** Opening Text segment block **

The article describes performance profiles of JSON and CSV serialization of classes.
Introduction
This article includes source code using JSON and CSV serialization, weighing the merits of each.
Using the Code
The code consists of two classes and a test runner programmer.
For the primary class, MyFileInfo
, I chose file system information as it's easy to come by and of decent size. You see that I've burned the CSV into this class for simplicity. The "pack" class at the end allows for larger thing to serialize, lists of file info.
using System;
using System.Collections.Generic;
using System.IO;
namespace JsonVsCsv
{
public class MyFileInfo
{
public static MyFileInfo FromPath(string filePath)

** Closing Text segment block **
** Opening Dataset extract block **

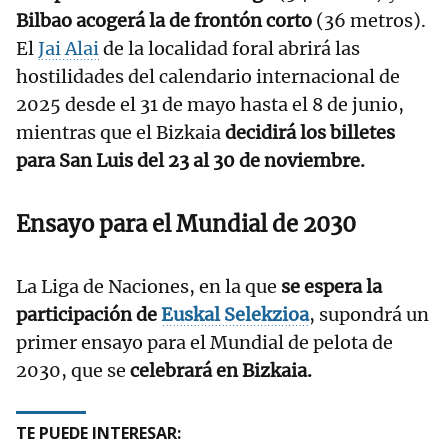
Bilbao acogerá la de frontón corto
(36 metros).
El
Jai Alai
de la localidad foral abrirá las
hostilidades del calendario internacional de
2025 desde el 31 de mayo hasta el 8 de junio,
mientras que el Bizkaia
decidirá los billetes
para San Luis del 23 al 30 de noviembre.
Ensayo para el Mundial de 2030
La Liga de Naciones, en la que
se espera la
participación de
Euskal Selekzioa
, supondrá un
primer ensayo para el Mundial de pelota de
2030, que se
celebrará en Bizkaia.
TE PUEDE INTERESAR: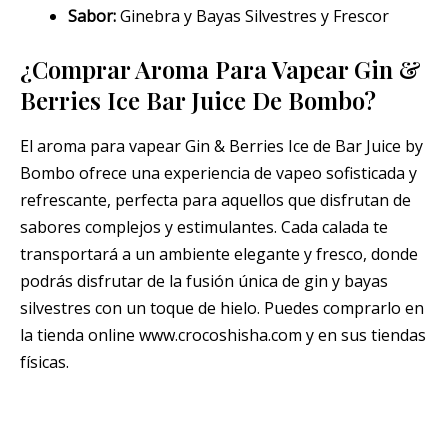
Sabor:
Ginebra y Bayas Silvestres y Frescor
¿Comprar Aroma Para Vapear Gin &
Berries Ice Bar Juice De Bombo?
El aroma para vapear Gin & Berries Ice de Bar Juice by
Bombo ofrece una experiencia de vapeo sofisticada y
refrescante, perfecta para aquellos que disfrutan de
sabores complejos y estimulantes. Cada calada te
transportará a un ambiente elegante y fresco, donde
podrás disfrutar de la fusión única de gin y bayas
silvestres con un toque de hielo. Puedes comprarlo en
la tienda online www.crocoshisha.com y en sus tiendas
físicas.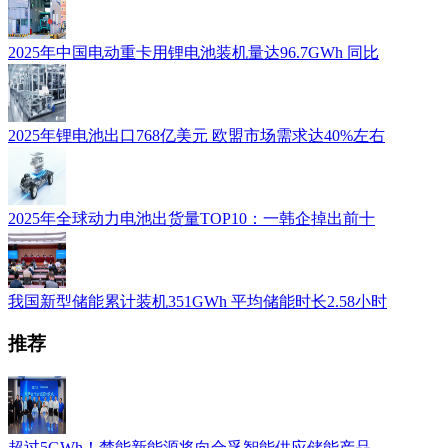
2025年中国电动重卡用锂电池装机量达96.7GWh 同比
2025年锂电池出口768亿美元 欧盟市场需求达40%左右
2025年全球动力电池出货量TOP10：一韩企掉出前十
我国新型储能累计装机351GWh 平均储能时长2.58小时
推荐
超过5GWh！楚能新能源将向合孚智能供应储能产品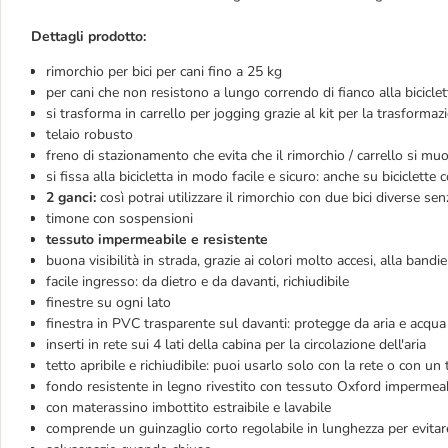
Dettagli prodotto:
rimorchio per bici per cani fino a 25 kg
per cani che non resistono a lungo correndo di fianco alla biciclet
si trasforma in carrello per jogging grazie al kit per la trasformaz
telaio robusto
freno di stazionamento che evita che il rimorchio / carrello si m
si fissa alla bicicletta in modo facile e sicuro: anche su biciclette 
2 ganci:
così potrai utilizzare il rimorchio con due bici diverse s
timone con sospensioni
tessuto impermeabile e resistente
buona visibilità in strada, grazie ai colori molto accesi, alla bandie
facile ingresso: da dietro e da davanti, richiudibile
finestre su ogni lato
finestra in PVC trasparente sul davanti: protegge da aria e acqu
inserti in rete sui 4 lati della cabina per la circolazione dell'aria
tetto apribile e richiudibile: puoi usarlo solo con la rete o con u
fondo resistente in legno rivestito con tessuto Oxford impermea
con materassino imbottito estraibile e lavabile
comprende un guinzaglio corto regolabile in lunghezza per evitare 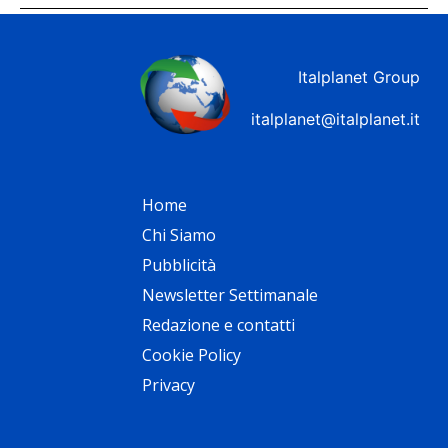
Italplanet Group
italplanet@italplanet.it
Home
Chi Siamo
Pubblicità
Newsletter Settimanale
Redazione e contatti
Cookie Policy
Privacy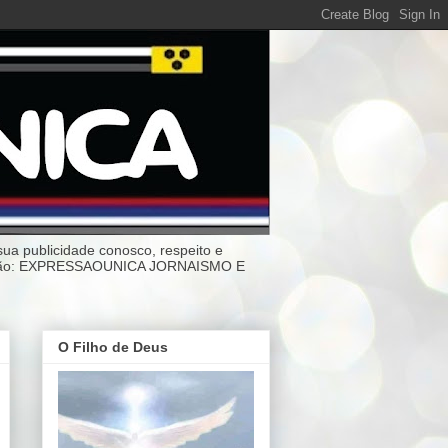
ublicidade conosco, respeito e
anização: EXPRESSAOUNICA JORNAISMO E
O Filho de Deus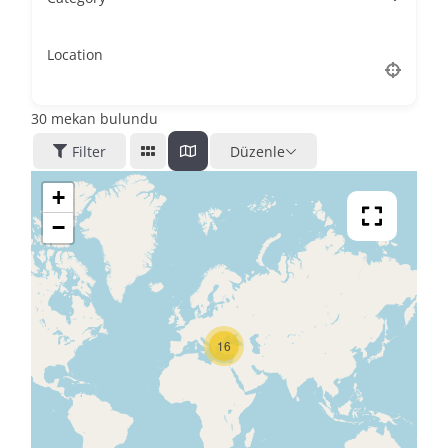
Location
30
mekan bulundu
Filter
Düzenle
+
−
16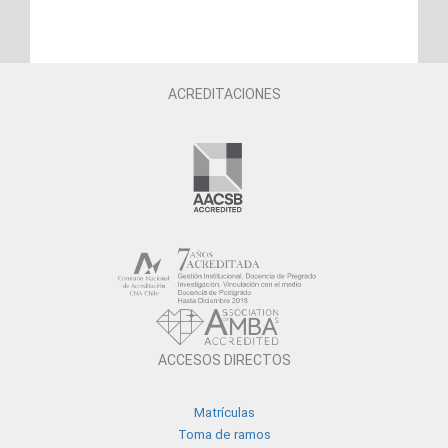
ACREDITACIONES
ACCESOS DIRECTOS
Matrículas
Toma de ramos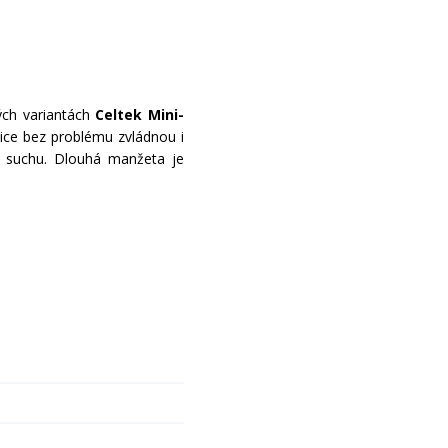
ných variantách
Celtek Mini-
vice bez problému zvládnou i
a suchu. Dlouhá manžeta je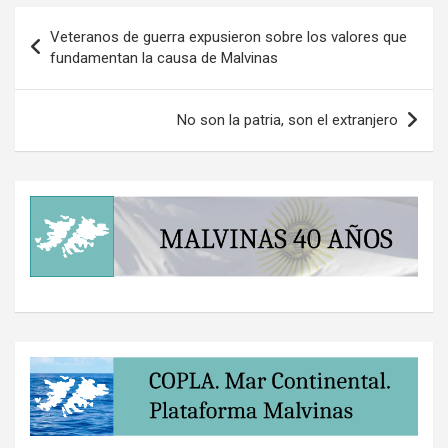
Navegación
Veteranos de guerra expusieron sobre los valores que
de
fundamentan la causa de Malvinas
entradas
No son la patria, son el extranjero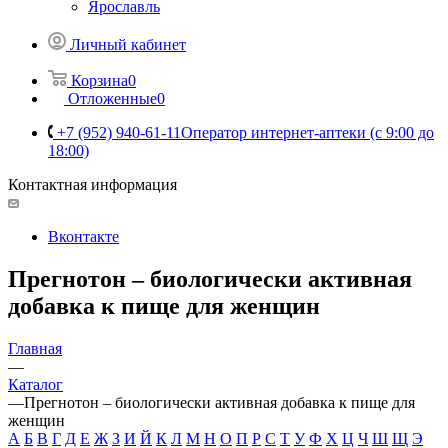
Ярославль
Личный кабинет
Корзина
0
Отложенные
0
+7 (952) 940-61-11
Оператор интернет-аптеки (с 9:00 до
18:00)
Контактная информация
Вконтакте
Прегнотон – биологически активная
добавка к пище для женщин
Главная
—
Каталог
—
Прегнотон – биологически активная добавка к пище для
женщин
А
Б
В
Г
Д
Е
Ж
З
И
Й
К
Л
М
Н
О
П
Р
С
Т
У
Ф
Х
Ц
Ч
Ш
Щ
Э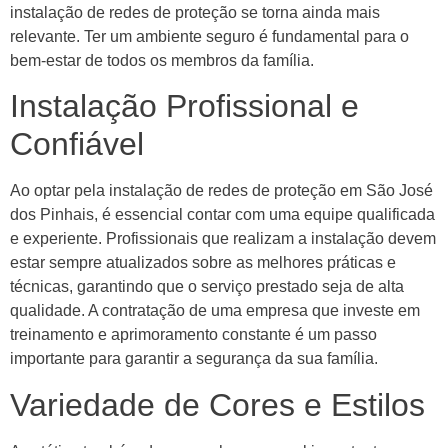
instalação de redes de proteção se torna ainda mais
relevante. Ter um ambiente seguro é fundamental para o
bem-estar de todos os membros da família.
Instalação Profissional e
Confiável
Ao optar pela instalação de redes de proteção em São José
dos Pinhais, é essencial contar com uma equipe qualificada
e experiente. Profissionais que realizam a instalação devem
estar sempre atualizados sobre as melhores práticas e
técnicas, garantindo que o serviço prestado seja de alta
qualidade. A contratação de uma empresa que investe em
treinamento e aprimoramento constante é um passo
importante para garantir a segurança da sua família.
Variedade de Cores e Estilos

** Closing Dataset extract block **

Work instructions: Copy word for word the part of the serialization article starting with "The article describes" and going on through "of file info.". You won't need the items for anything here.

Exercise answer:
The article describes performance profiles of JSON and CSV serialization of classes.
Introduction
This article includes source code using JSON and CSV serialization, weighing the merits of each.
Using the Code
The code consists of two classes and a test runner programmer.
For the primary class, MyFileInfo
, I chose file system information as it's easy to come by and of decent size. You see that I've burned the CSV into this class for simplicity. The "pack" class at the end allows for larger thing to serialize, lists of file info.